- _What is needed_: Among the entries below, find how many lines carry the word "acudir" and state only that figure.

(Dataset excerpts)

*** Begin section ***

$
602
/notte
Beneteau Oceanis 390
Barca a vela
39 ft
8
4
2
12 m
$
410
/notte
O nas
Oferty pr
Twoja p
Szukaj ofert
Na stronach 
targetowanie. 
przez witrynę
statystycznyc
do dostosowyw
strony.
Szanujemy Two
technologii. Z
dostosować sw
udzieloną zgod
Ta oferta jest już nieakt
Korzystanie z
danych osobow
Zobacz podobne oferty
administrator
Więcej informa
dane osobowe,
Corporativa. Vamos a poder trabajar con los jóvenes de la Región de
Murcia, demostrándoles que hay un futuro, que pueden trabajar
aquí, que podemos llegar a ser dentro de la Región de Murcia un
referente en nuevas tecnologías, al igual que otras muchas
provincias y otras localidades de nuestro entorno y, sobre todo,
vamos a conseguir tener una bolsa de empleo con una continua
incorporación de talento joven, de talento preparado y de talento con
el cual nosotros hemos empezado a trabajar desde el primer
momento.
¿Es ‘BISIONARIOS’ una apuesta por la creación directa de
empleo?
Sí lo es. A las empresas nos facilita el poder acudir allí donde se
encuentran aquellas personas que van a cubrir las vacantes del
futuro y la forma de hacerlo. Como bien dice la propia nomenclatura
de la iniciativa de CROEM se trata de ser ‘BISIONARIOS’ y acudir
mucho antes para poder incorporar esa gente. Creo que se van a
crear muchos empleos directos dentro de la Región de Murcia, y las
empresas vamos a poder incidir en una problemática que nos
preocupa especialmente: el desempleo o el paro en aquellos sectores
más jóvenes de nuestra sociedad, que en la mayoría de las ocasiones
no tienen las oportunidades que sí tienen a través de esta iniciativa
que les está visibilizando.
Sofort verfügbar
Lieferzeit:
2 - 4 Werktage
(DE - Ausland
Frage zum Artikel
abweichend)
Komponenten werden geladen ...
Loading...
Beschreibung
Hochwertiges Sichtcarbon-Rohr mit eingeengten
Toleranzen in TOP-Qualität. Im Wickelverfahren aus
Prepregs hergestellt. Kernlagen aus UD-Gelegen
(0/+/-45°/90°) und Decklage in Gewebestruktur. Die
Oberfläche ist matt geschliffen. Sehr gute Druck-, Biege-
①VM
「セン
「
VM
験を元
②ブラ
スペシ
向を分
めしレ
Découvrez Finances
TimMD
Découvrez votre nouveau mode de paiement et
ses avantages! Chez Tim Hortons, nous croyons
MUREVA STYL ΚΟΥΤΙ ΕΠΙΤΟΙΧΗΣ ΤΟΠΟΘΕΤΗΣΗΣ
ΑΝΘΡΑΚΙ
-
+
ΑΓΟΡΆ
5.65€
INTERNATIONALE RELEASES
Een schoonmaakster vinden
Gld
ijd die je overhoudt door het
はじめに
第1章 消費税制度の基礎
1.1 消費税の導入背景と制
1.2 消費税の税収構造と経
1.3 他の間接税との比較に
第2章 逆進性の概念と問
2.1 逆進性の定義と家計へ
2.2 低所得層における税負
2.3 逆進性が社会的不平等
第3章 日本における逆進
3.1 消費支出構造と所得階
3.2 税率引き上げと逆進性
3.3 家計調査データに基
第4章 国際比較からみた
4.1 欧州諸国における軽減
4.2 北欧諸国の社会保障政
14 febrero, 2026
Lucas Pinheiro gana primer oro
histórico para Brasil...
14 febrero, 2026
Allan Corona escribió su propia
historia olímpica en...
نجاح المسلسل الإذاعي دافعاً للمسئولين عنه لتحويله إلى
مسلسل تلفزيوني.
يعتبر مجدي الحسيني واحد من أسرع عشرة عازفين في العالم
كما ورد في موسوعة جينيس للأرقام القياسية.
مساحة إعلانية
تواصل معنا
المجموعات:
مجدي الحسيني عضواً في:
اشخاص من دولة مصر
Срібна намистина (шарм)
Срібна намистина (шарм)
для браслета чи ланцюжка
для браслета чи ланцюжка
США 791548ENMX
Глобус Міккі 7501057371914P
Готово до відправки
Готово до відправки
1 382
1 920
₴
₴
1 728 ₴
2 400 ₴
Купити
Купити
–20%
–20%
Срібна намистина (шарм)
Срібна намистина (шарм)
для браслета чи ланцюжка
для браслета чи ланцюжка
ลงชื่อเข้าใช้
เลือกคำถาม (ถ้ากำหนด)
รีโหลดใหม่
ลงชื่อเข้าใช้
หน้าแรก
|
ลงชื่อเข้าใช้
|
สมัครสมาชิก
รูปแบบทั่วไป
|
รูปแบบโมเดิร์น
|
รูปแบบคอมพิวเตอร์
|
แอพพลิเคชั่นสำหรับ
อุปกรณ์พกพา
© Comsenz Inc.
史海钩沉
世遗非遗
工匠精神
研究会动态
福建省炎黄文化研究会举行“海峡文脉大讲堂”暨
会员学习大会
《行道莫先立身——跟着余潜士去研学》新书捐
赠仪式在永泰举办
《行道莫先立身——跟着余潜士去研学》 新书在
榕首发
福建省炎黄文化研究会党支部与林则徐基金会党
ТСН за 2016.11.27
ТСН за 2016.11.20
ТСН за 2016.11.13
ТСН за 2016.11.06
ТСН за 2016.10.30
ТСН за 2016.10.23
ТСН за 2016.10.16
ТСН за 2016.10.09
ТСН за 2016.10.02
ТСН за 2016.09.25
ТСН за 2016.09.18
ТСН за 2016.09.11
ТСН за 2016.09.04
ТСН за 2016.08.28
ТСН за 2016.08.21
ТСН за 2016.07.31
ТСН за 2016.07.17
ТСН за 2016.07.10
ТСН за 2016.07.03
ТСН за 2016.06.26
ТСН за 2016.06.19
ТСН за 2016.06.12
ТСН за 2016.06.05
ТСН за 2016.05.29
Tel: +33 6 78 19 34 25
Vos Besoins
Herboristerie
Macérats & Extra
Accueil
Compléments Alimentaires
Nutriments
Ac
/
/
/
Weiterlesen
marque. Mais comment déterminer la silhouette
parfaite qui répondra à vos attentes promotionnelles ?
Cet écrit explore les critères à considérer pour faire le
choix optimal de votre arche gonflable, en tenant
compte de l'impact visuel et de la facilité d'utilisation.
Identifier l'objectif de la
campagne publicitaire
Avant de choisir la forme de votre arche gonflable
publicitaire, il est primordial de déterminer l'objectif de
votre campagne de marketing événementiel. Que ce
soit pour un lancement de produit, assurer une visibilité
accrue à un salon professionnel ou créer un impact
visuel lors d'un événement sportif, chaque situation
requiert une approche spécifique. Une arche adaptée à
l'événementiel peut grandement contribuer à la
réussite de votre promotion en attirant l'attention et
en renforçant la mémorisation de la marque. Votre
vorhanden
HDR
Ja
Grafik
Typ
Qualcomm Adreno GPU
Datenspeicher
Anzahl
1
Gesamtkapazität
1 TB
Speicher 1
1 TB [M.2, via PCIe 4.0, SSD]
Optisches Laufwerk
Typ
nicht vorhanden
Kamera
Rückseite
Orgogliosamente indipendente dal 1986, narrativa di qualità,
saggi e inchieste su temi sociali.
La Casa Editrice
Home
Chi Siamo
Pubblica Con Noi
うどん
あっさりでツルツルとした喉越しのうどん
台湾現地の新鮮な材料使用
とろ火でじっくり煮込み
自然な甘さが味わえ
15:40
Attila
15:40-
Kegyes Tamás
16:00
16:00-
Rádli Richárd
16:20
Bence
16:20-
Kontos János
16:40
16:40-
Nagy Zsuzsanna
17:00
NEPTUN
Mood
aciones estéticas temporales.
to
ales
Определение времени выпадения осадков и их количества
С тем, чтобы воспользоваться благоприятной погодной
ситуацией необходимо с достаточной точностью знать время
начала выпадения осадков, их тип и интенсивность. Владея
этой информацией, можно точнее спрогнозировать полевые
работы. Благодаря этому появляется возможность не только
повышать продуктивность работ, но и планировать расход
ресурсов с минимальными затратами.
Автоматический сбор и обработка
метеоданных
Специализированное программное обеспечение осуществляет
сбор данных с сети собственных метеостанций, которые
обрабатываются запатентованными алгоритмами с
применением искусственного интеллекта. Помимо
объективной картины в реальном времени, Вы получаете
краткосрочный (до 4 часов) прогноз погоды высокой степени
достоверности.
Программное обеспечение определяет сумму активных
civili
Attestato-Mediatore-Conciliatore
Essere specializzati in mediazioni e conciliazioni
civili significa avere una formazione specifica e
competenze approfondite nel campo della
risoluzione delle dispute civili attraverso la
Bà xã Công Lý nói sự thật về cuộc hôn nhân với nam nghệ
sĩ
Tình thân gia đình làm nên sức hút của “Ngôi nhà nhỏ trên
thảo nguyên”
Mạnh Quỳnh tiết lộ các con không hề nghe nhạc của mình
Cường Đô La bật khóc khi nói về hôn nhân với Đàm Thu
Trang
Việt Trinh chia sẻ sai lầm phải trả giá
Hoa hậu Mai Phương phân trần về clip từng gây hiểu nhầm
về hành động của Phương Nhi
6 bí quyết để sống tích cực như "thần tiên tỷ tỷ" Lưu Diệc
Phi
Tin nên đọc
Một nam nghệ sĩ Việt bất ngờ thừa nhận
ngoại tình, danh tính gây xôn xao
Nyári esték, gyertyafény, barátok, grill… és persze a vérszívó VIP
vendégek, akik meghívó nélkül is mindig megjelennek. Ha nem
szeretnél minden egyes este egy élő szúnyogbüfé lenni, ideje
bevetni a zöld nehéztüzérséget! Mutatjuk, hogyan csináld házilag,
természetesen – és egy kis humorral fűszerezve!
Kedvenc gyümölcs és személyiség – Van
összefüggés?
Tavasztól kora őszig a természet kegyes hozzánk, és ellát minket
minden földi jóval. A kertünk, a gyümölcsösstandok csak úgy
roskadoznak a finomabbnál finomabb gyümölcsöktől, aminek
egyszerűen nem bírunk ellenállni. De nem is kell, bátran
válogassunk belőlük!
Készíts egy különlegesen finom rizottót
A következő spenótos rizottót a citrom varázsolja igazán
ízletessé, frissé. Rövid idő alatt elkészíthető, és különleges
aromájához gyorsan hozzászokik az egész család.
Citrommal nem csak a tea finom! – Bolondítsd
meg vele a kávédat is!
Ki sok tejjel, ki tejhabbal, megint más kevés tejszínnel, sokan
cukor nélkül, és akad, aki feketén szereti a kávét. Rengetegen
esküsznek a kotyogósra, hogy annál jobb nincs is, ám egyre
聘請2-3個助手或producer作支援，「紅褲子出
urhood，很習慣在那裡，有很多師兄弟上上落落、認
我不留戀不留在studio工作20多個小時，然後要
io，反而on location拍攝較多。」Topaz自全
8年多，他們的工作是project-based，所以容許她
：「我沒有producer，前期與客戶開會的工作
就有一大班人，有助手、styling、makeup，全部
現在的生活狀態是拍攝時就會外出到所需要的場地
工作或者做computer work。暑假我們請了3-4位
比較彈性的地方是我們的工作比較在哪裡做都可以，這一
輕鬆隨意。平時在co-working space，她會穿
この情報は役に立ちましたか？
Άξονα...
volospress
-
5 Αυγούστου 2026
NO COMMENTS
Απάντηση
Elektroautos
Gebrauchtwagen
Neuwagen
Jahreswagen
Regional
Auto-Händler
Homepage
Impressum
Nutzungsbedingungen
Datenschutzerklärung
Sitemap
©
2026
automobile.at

*** End section ***

- _Written reply_: 2